The Food and Drug Administration has given its nod to Arena Pharmaceutical’s Belviq, generically known as lorcaserin.
It is the first new prescription drug for long-term weight loss approved in 13 years, after Roche’s Xenical in 1999.
|Belviq ... new weapon against obesity|
Belviq is meant for adults who are obese (with a body mass index of 30 or greater) or overweight (with a BMI of 27 or greater) and have at least one medical complication, like diabetes or high cholesterol.
Arena and its partner Eisai Inc. of Woodcliff Lake, New Jersey expect to launch the drug early next year.
Belviq acts on chemicals in the brain and reduces appetite thereby boosting feelings of satiety and fullness.
Doctors believe that diet and exercise are either not religiously adhered to, not producing the expected results or are not enough to treat obesity.
Obesity Society President Patrick O’Neil welcomes Belviq’s approval. He should – he was the lead researcher on several studies of the drug!
But will Belviq bear expected results? Consider the following:
- Belviq was rejected in 2010 after scientists voiced concerns after the drug formed breast tumors in rats;
- Clinical trials show Belviq only achieving modest weight loss – an average patient lost just 3 to 3.7 per cent of the starting body weight over a year;
- Vivus Inc.’s Qnexa, on the other hand, is thought to lead to an average weight loss of 11 per cent – so why Belviq first?

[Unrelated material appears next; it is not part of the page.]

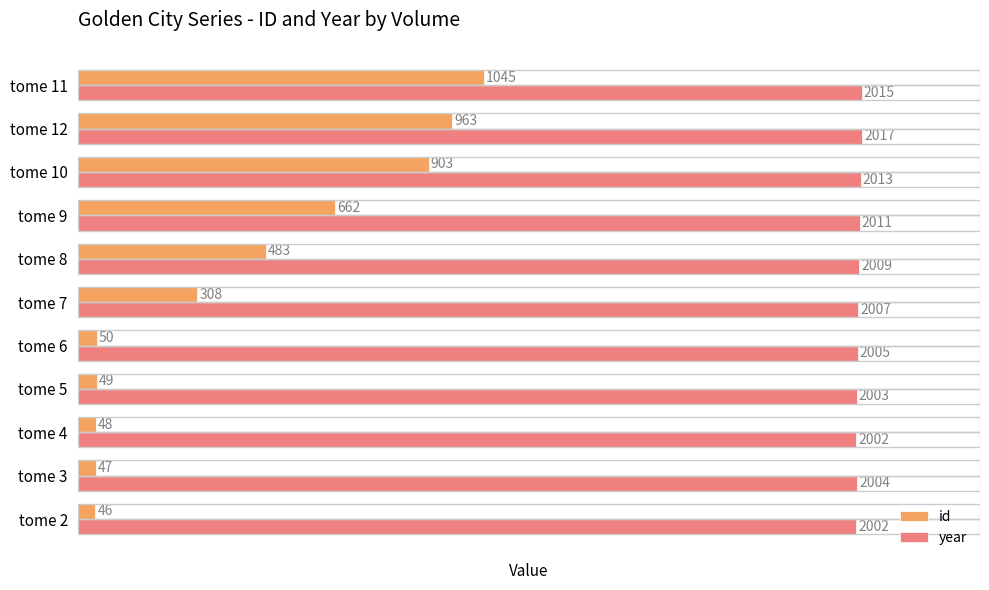

At how many categories does at least one series exceed 1797?

11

- Side effects of Belviq include depression, migraine and memory lapses;
- FDA-approved Xenical is seldom prescribed today because of unpleasant digestive side effects and modest weight loss;
- Analysts are also skeptical that Belviq will also go down the same road as other unpopular anti-obesity and diet pills.
The approval of Belviq comes close on the heels of a recommendation by the US Preventive Services Task Force that doctors should screen the weight and height for all patients to check for obesity.
The federal health advisory panel also suggests that patients considered obese should be referred to intensive diet and exercise programs, if necessary.
According to latest available statistics more than a third of adults in the United States are obese with the past couple of decades witnessing a dramatic rise in the obesity rate.
New York City Mayor Michael Bloomberg has already taken up the cudgels by proposing to ban super-sized coals in restaurants, theatres and public places as part of a drive to fight obesity.
Desperate times call for desperate measures but one wonders if, instead of such radical steps, wouldn’t a greater emphasis on education and awareness about the issue bear better results?